Taken together, the chapters on reform can be interpreted either as a roadmap for a strategy to reform the prison system, or as a presentation of the barriers that make it unreformable. The latter reading starts from the assumption that the problems that prisoners (older or otherwise) face in being treated as fully human are social and political as well as legal, and must be addressed at those levels. Nonetheless, as Iftene’s vivid description reminds us, the immediacy of her interviewees’ suffering demands action. Her analysis points to strategic points of entry into making changes to the prison system – if only as a form of harm reduction on the path to more fundamental social transformation.

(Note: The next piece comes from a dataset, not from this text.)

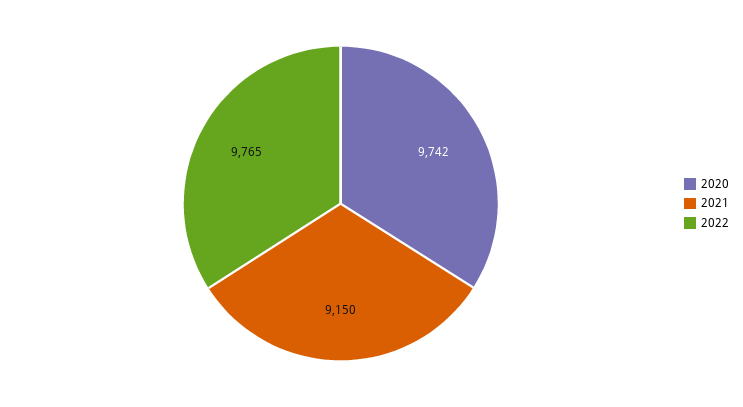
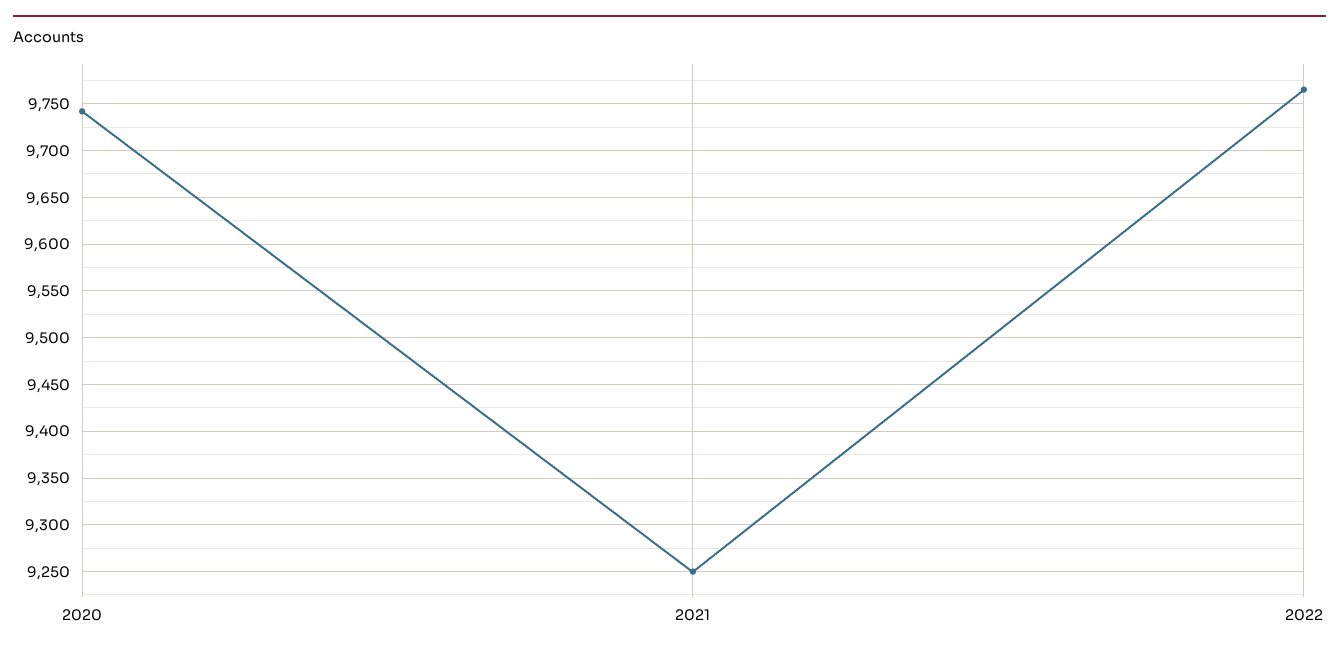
2021: 9150 -> 9250

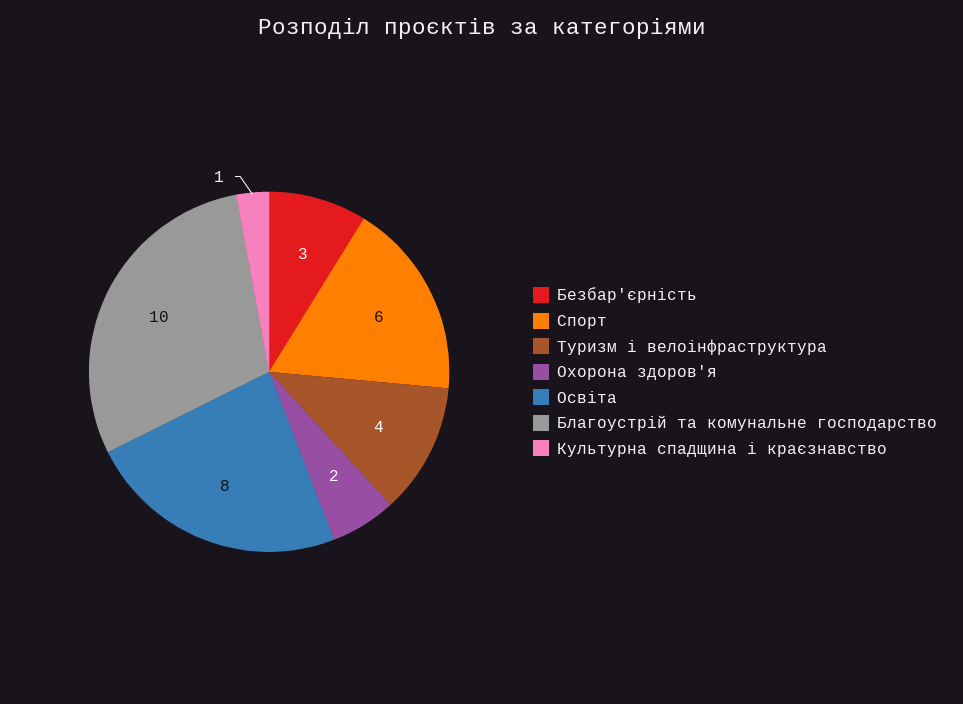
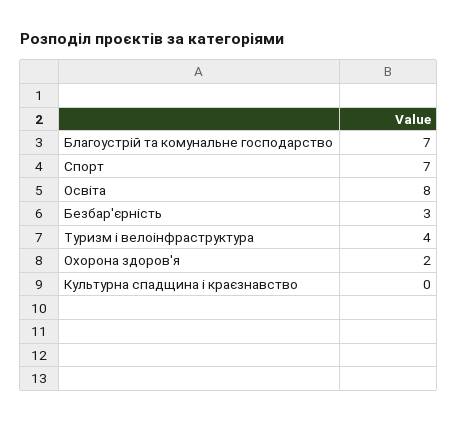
Спорт: 6 -> 7
Благоустрій та комунальне господарство: 10 -> 7
Культурна спадщина і краєзнавство: 1 -> 0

Whether readers come to Punished for Aging for the primary data or for the legal analysis, this book is an important work. Impressive both in its scope and its depth, it respectfully conveys the voices of a population who are too often invisible to those whose lives are not directly touched by the prison. As such, it makes a significant contribution to both the prisoner health and prisoner justice literatures.
(1) Richter, M., & Hostettler, U. (2017). End of Life in Prison: Talking Across Disciplines and Across Countries. Journal of Correctional Health Care 23(1): 11-19.
(2) Davis, A. (2003). Are Prisons Obsolete? New York: Seven Stories Press.
(3) Reviere, R. & Young, V. (2004). Aging behind bars: health care for older female inmates. Journal of Women & Aging, 16(1/2): 55-69.
Helen Hudson, PhD candidate, School of Nursing, University of Ottawa.